Military spouses face some serious challenges in the job market, especially compared to our civilian counterparts. A 2007 study by the RAND Institute found that military spouses consistently had higher unemployment rates, lower wages, and slimmer prospects for advancement than civilian spouses with the same education, experience, and demographic profile. Researchers suspect that the discrepancy may be partially due to employers’ negative perceptions of military spouses.
Although it is technically illegal for your prospective employer to ask you about your marital or family status as part of the hiring process, if the question comes up, it can be pretty hard to dodge. Other clues, like a succession of jobs in military towns spaced just a few years apart on your resume, may also identify you as a military spouse. That does not have to be a barrier to getting a great job at your new post, or to advancing in your current job.
Fortunately, if you adopt the right attitude and think creatively about the insights and experience you have gained as a military spouse, you can use your application, resume, and job interview as an opportunity to disprove those perceptions and present your military spouse experience as an incredible asset to any prospective employer.
Employers know that military families relocate often. Some employers may not be familiar with current military dwell times, so they may expect these moves to be more frequent than they actually are. For an employer, this means that hiring a military spouse may not provide a good return on the time, money, and effort spent training a new employee. It also means that the company faces another hiring search much sooner than might be necessary with a civilian candidate. Relocation is likely to be a big issue for your employer if he or she is even slightly familiar with the military.
Don’t bring it up unless you are asked (there is no point in creating challenges) but if your employer raises the issue, be honest. Explain what your dwell time at this post is likely to be, or what average military dwell times are. Recognize that your untimely departure will be an inconvenience to the company, but explain how your skills, experience, and qualifications make you worth the risk. You can also tell your new employer what you did at your last job to help mitigate the impact of your move on the company.
Deployment, Disruption, and Distraction
Many employers, especially those in “military towns,” may also assume that military spouses are likely to be frequently distracted by life upheavals like deployments and reintegration. If you conducted yourself well at your last job, you should be able to address concerns about disruptive life events, such as deployments, by confidently assuring your prospective employer that your references will all vouch for your ability to remain professional and dependable. If you are less confident in your references, make this case yourself; be sincere, confident, and reassuring. Give examples if possible.

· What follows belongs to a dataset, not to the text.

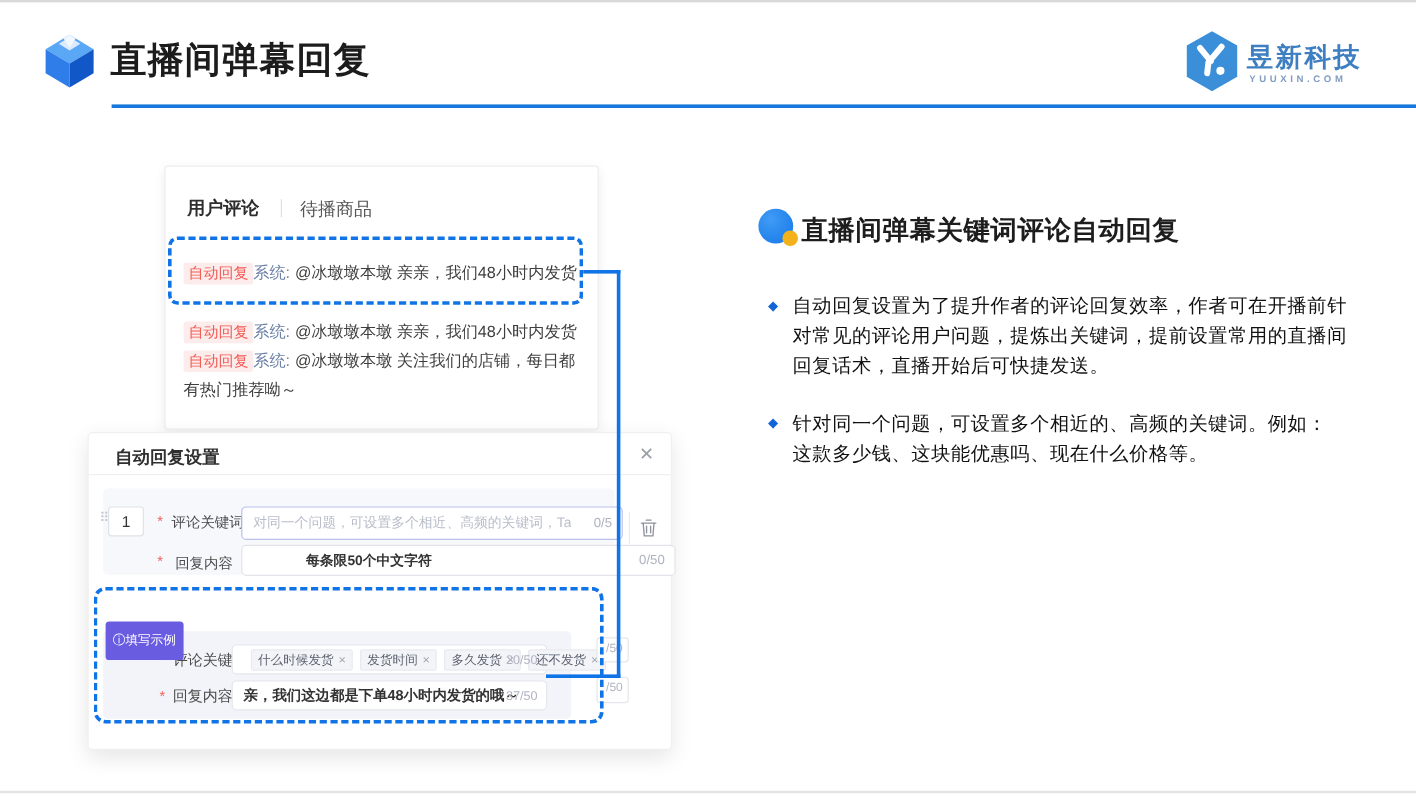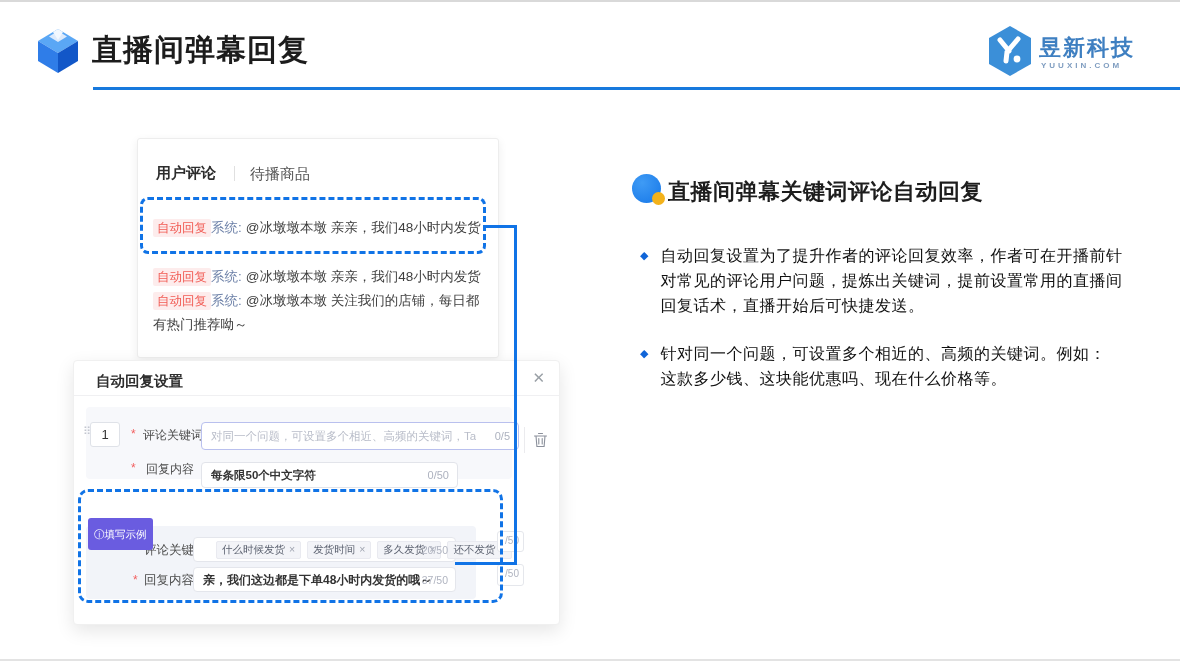"每条限50个中文字符" .f-rep { padding-left: none -> 44px; top: 101px -> 93px; width: 257px -> 362px }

Unfortunately, some employers also hold very negative stereotypes of lazy or gossipy military spouses. Nothing you say out loud will dispel stereotypes as effectively as your actions and your attitude. For example, it should be obvious that you are not lazy; you are looking for a job, and you are ready, willing, and eager to work. Show your prospective employer that you are not a gossip, either; be careful what you say about your last job. Never criticize the job, coworkers, boss, or customers; if asked about your last position, try to find something positive to say.
Being a part of the military community can be an incredible learning experience. Present it to your prospective employer as life experience that makes you a more mature, well-rounded job candidate. Your experience as a military spouse has taught you quite a bit.
Through deployments, relocations, and other disruptions (the same things your employer may be worried about; here’s a chance to spin them in your favor), you have learned stress management skills, adaptability, and flexibility. These experiences have taught you to learn new skills and routines quickly, and to react positively and productively to change. All of these things are useful job skills, and they can only be gained through experience.
Exposure to military culture has given you an opportunity to absorb traditional military values like integrity, loyalty, dedication, professionalism, service, and responsibility. Life as a military spouse has helped you to understand, appreciate, and practice teamwork and leadership. You are comfortable in a diverse environment. These are also valuable job skills, and they are all keywords most employers look for in a resume.